--- What is being asked ---
Without any omission, reproduce the records that follow.

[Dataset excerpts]

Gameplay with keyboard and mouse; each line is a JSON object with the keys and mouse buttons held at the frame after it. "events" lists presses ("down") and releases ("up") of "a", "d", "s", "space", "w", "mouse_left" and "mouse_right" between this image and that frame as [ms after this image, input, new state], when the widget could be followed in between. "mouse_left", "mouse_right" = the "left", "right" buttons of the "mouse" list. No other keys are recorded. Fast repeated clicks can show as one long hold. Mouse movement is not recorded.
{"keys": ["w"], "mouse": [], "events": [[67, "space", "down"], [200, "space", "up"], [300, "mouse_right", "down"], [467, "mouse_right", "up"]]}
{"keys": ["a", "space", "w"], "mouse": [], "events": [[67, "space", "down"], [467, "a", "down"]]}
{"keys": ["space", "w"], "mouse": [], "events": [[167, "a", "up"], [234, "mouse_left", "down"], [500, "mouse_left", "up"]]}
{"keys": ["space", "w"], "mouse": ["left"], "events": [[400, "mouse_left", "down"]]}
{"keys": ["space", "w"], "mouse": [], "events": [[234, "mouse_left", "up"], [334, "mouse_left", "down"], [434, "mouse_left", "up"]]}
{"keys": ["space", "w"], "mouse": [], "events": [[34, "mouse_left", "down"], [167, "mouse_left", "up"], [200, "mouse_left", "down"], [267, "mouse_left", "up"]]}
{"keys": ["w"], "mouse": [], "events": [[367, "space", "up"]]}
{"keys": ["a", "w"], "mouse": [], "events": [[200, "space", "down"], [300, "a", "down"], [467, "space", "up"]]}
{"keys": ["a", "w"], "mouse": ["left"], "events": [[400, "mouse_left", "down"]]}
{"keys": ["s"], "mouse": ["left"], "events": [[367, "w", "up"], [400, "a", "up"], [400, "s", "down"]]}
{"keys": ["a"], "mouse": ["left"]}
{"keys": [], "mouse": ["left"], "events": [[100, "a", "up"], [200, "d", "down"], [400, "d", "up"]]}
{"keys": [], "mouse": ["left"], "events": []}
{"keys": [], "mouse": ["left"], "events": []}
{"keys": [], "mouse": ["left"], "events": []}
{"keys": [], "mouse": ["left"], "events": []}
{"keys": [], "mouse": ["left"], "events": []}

--- Expected answer ---
Gameplay with keyboard and mouse; each line is a JSON object with the keys and mouse buttons held at the frame after it. "events" lists presses ("down") and releases ("up") of "a", "d", "s", "space", "w", "mouse_left" and "mouse_right" between this image and that frame as [ms after this image, input, new state], when the widget could be followed in between. "mouse_left", "mouse_right" = the "left", "right" buttons of the "mouse" list. No other keys are recorded. Fast repeated clicks can show as one long hold. Mouse movement is not recorded.
{"keys": ["w"], "mouse": [], "events": [[67, "space", "down"], [200, "space", "up"], [300, "mouse_right", "down"], [467, "mouse_right", "up"]]}
{"keys": ["a", "space", "w"], "mouse": [], "events": [[67, "space", "down"], [467, "a", "down"]]}
{"keys": ["space", "w"], "mouse": [], "events": [[167, "a", "up"], [234, "mouse_left", "down"], [500, "mouse_left", "up"]]}
{"keys": ["space", "w"], "mouse": ["left"], "events": [[400, "mouse_left", "down"]]}
{"keys": ["space", "w"], "mouse": [], "events": [[234, "mouse_left", "up"], [334, "mouse_left", "down"], [434, "mouse_left", "up"]]}
{"keys": ["space", "w"], "mouse": [], "events": [[34, "mouse_left", "down"], [167, "mouse_left", "up"], [200, "mouse_left", "down"], [267, "mouse_left", "up"]]}
{"keys": ["w"], "mouse": [], "events": [[367, "space", "up"]]}
{"keys": ["a", "w"], "mouse": [], "events": [[200, "space", "down"], [300, "a", "down"], [467, "space", "up"]]}
{"keys": ["a", "w"], "mouse": ["left"], "events": [[400, "mouse_left", "down"]]}
{"keys": ["s"], "mouse": ["left"], "events": [[367, "w", "up"], [400, "a", "up"], [400, "s", "down"]]}
{"keys": ["a"], "mouse": ["left"]}
{"keys": [], "mouse": ["left"], "events": [[100, "a", "up"], [200, "d", "down"], [400, "d", "up"]]}
{"keys": [], "mouse": ["left"], "events": []}
{"keys": [], "mouse": ["left"], "events": []}
{"keys": [], "mouse": ["left"], "events": []}
{"keys": [], "mouse": ["left"], "events": []}
{"keys": [], "mouse": ["left"], "events": []}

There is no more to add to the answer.